В эскадрилье Герти устроили сердечные проводы: во-первых, она доставила новый долгожданный «галибаг», а во-вторых, была не чужой Тедди: «почти свояченица», объяснил он, полагая, что она станет ему родственницей без всяких «почти», если только для них наступит будущее. У диспетчерского пункта собралась целая компания, в том числе и Тедди; они с жаром махали ей вслед, как будто она не перегоняла «галифакс» в Йорк на ремонт, а отправлялась в боевой вылет на Эссен. На прощанье она покачала крыльями и взмыла в синеву. Тедди ею гордился.
– Сто лет с ней не виделась, – призналась Нэнси.
– Ты сто лет вообще ни с кем не виделась, – указал Тедди.
– Моей вины в этом нет, – довольно резко ответила она.
Он был несправедлив: конечно, война и на нее наложила свой отпечаток. Свистнув собаке, он прижал к себе покрепче руку Нэнси.
– Пошли, – сказал Тедди. – Куплю тебе сэндвич в привокзальном буфете. До поезда еще уйма времени.
– Знаешь, чем прельстить девушку, – сказала Нэнси; к ней вернулось доброе расположение духа.

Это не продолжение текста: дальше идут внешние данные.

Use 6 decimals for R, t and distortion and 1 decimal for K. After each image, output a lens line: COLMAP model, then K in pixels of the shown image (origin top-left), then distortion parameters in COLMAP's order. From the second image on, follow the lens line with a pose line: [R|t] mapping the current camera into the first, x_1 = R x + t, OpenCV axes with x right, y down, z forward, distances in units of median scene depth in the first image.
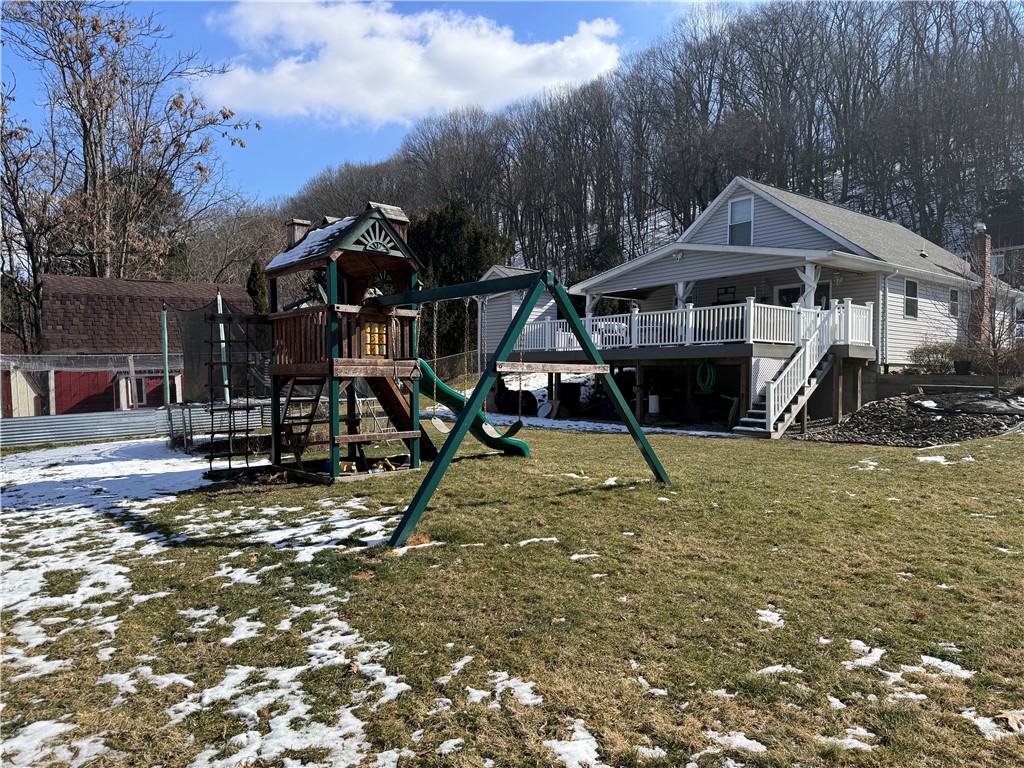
lens RADIAL K [[718.3, 0, 526.6], [0, 718.3, 394.0], [0, 0, 1]] dist [0.189852, -0.258048]
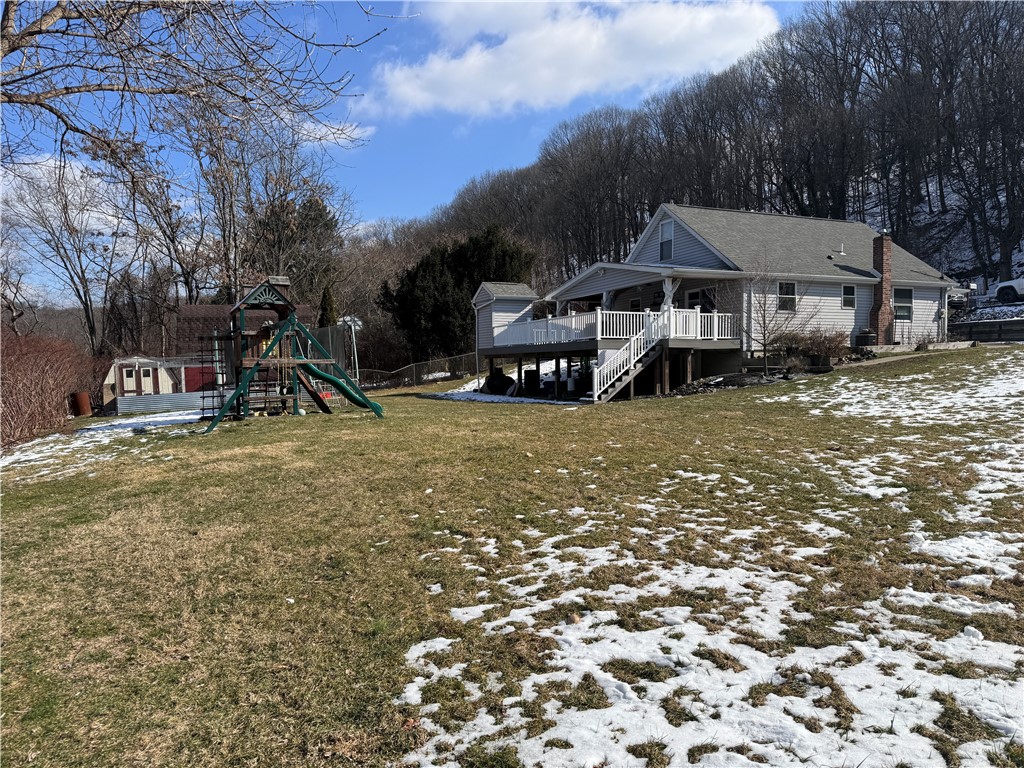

Собака так и не прибежала. Тедди обвел глазами пляж, море и почувствовал, как в груди закипает паника. Фортуна всегда прибегала на свист. Ла-Манш выглядел спокойным, но маленькая собака вполне могла выбиться из сил, или угодить в предательское течение, или запутаться в рыбацких сетях. Тедди вспомнил Вика Беннета, ушедшего под волны. «Ну, в добрый час тогда». Расхаживая вдоль воды, Нэнси выкрикивала кличку собаки. Тедди знал, что собачьи чувства способны настраиваться на какую-то недосягаемо высокую звериную частоту. От ребят из наземного экипажа он знал, как Фортуна ждет его вместе с ними, причем самой первой угадывает приближение его самолета. Когда возвращение задерживалось или самолет совершал вынужденную посадку на другом аэродроме, собаку никакими силами было не сдвинуть с места. И когда Тедди, попав в плен, не вернулся с задания, собака день за днем оставалась на своем посту и упорно смотрела в небо.